For the Minoan period, archaeologists have detected wine, beer and mead in Crete, often mixed in the same vessels. They have found traces of honey and the chemical markers specific to the fermentation of grains or grapes, respectively calcium oxalate and tartaric acid salts.
In Crete, barley beer is drunk at Myrtos around 2200 BCE, at Apodoulou around 2200 BCE, at Apodoulou around 1700 BCE, at Chania around 1500 BCE, Armenoi around 1200 BCE and Chamalevri around 1150 BCE (see map). The photos in figs. 1 and 4 show restored specimens similar to the analysed pottery that survived in the form of shards.
|Figure 5 : conical cup with traces of beer - Chania (Creete) around 1500 BCE||Figure 6 : conical cup with traces of beer - Chania (Creete) around 1500 BCE||Figure 7 : conical cup with traces of beer - Chania (Creete) around 1500 BCE|
On the continent, two Greek sites from the Mycenaean period, Thebes and Midea, provided evidence of beer use among the Greek populations between 1600 and 1000 BCE. Again, the fermented beverages detectable in cooking pots and jars are mixed: beer, mead and wine mixed, either because the vessels contained these beverages in rotation, or more probably because the production of these fermented beverages was not yet differentiated. Both the Mycenaeans and the Minoans allowed to ferment together all what was available: grains, honey and fruits, with resinous plants and aromatic herbs: cardamom, celery, coriander, cumin, fennel, mint, safflower, sesame (Tzedakis 1999, 130).
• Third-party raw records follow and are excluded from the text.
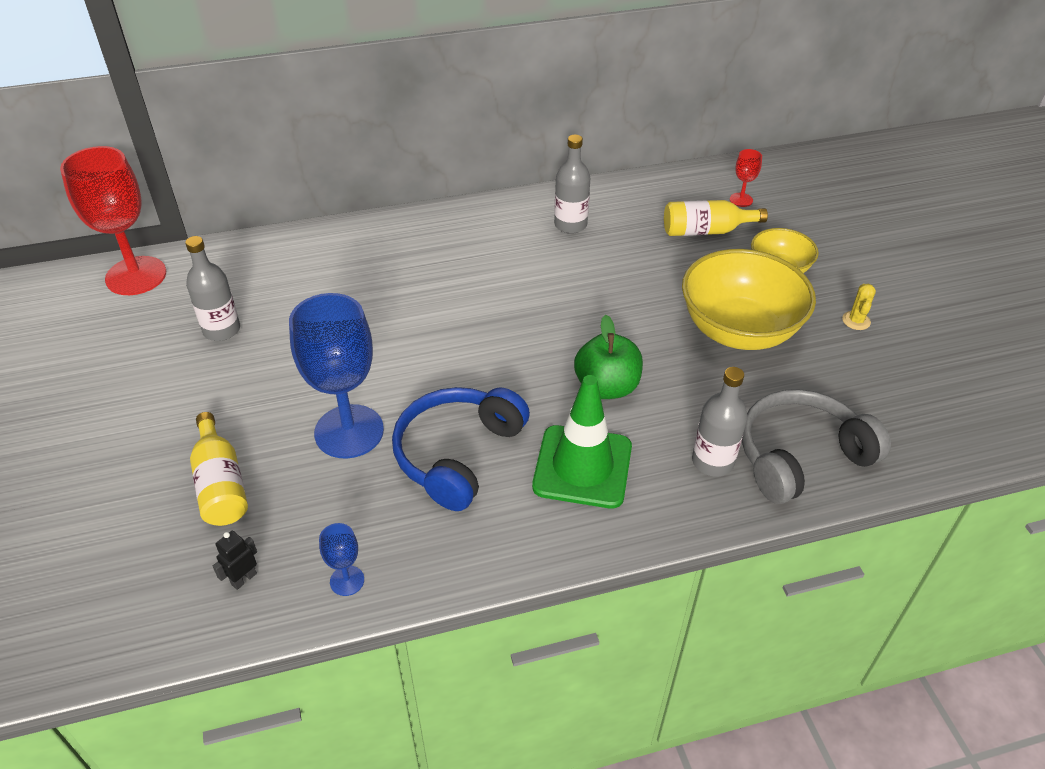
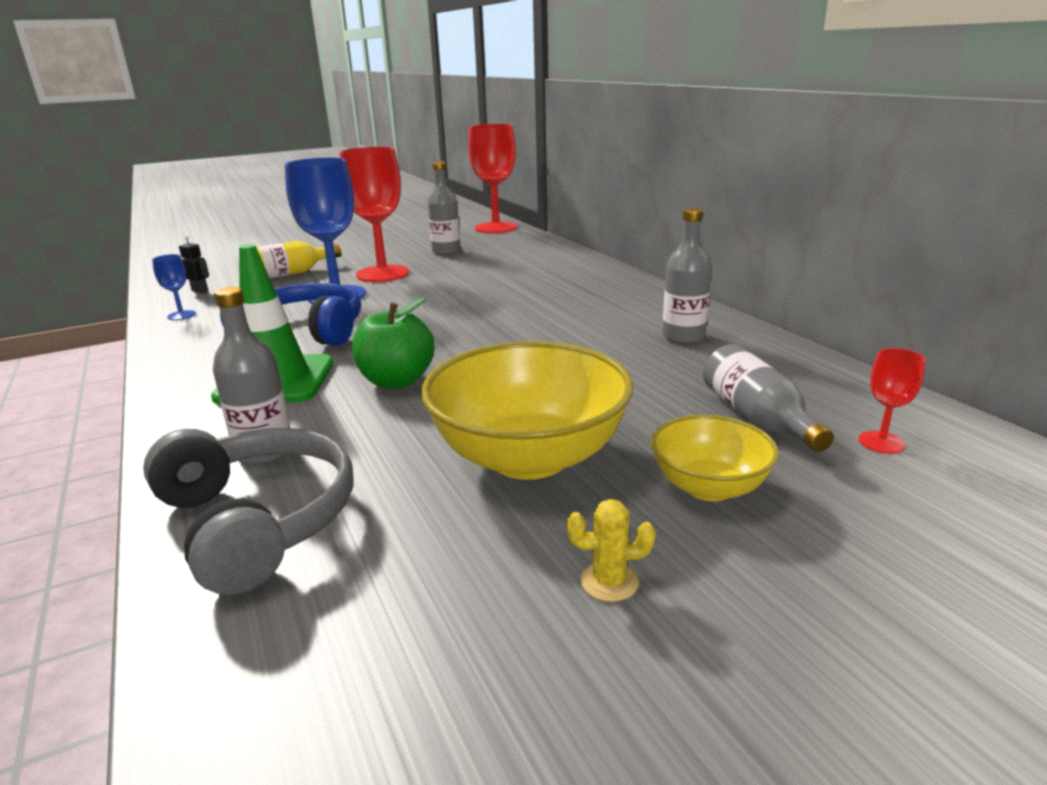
camera: 80 degrees right, 20 degrees down
yellow bottle [664,200,768,236] -> grey bottle [703,344,834,452]
none -> red goblet [340,147,409,282]

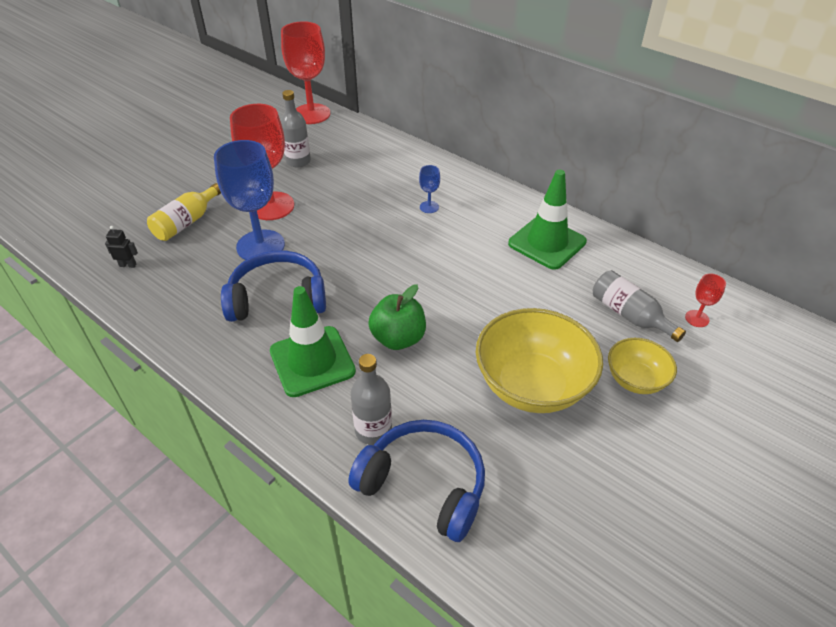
camera: 25 degrees left, 20 degrees up
grey headphones [143,428,354,595] -> blue headphones [348,420,485,542]
blue goblet [152,254,196,320] -> blue goblet moved to [419,165,440,213]
yellow cactus [567,499,655,602] -> none
grey bottle [662,208,712,344] -> green traffic cone [508,170,587,270]

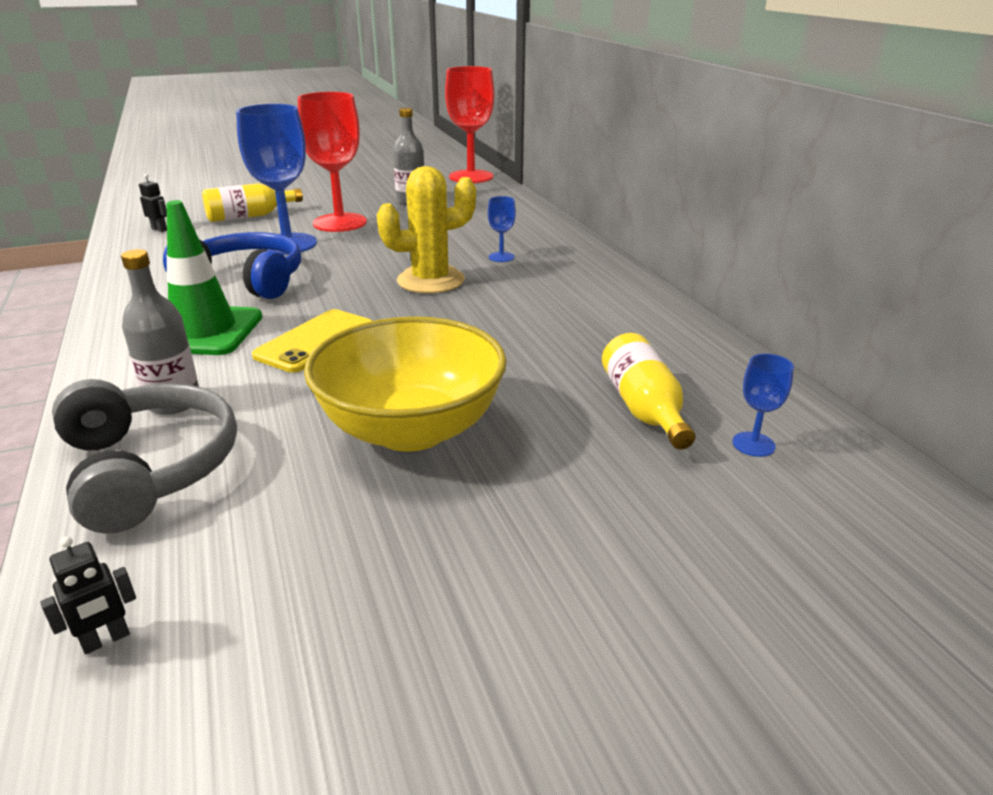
camera: 30 degrees right, 15 degrees down
blue headphones [348,420,485,542] -> grey headphones [52,379,237,534]
green apple [368,285,426,350] -> yellow phone [252,309,372,373]
green traffic cone [508,170,587,270] -> none
grey bottle [593,270,686,342] -> yellow bottle [602,333,695,450]
yellow bowl [608,338,677,394] -> none
red goblet [685,273,726,327] -> blue goblet [732,354,794,457]
none -> black robot [40,537,136,654]
none -> yellow cactus [377,166,476,293]

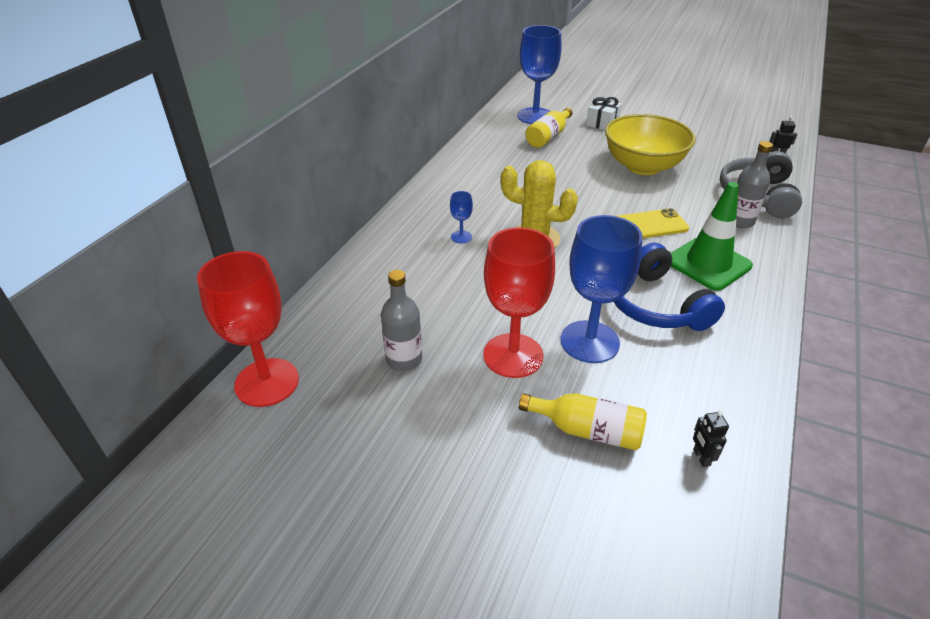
camera: 135 degrees left, 10 degrees up
blue goblet [732,354,794,457] -> blue goblet [517,25,561,124], size x2.30
none -> white gift [586,97,621,130]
The photos in Figs. 8 and 9 show restored specimens similar to the analysed pottery that survived in the form of shards.
The rhyton discovered on the Mycenaean site of Midea west of the Megaron deserves a comment. It dates from 1370-1190 BCE (Tzedakis 1999, 171). Traces of barley beer and wine were found on the shard that made up its pierced base. The rhyton is invariably associated with the use of wine by the Hellenists, a reflex that is now debatable. The rhyton was used to pour libations on altars, hence its base pierced with a hole. In view of its use in rituals, the idea that the beer it contained came from a secular use must be dismissed. The officiants of the Mycenaean rituals therefore offered beer, alongside wine, or a mixed fermented drink half beer-half wine, probably during celebrations related to the cultivation of cereals and fertility rites. This discovery seriously challenges the classical imagery of Greek rituals systematically using wine as a sacred drink. The reality was less simplistic.
 Tzedakis Yannis, Martlew Holley 1999, Minoans and Mycenaeans flavours of their time, Athens. Greek Ministry of Culture. National Archaeological Museum.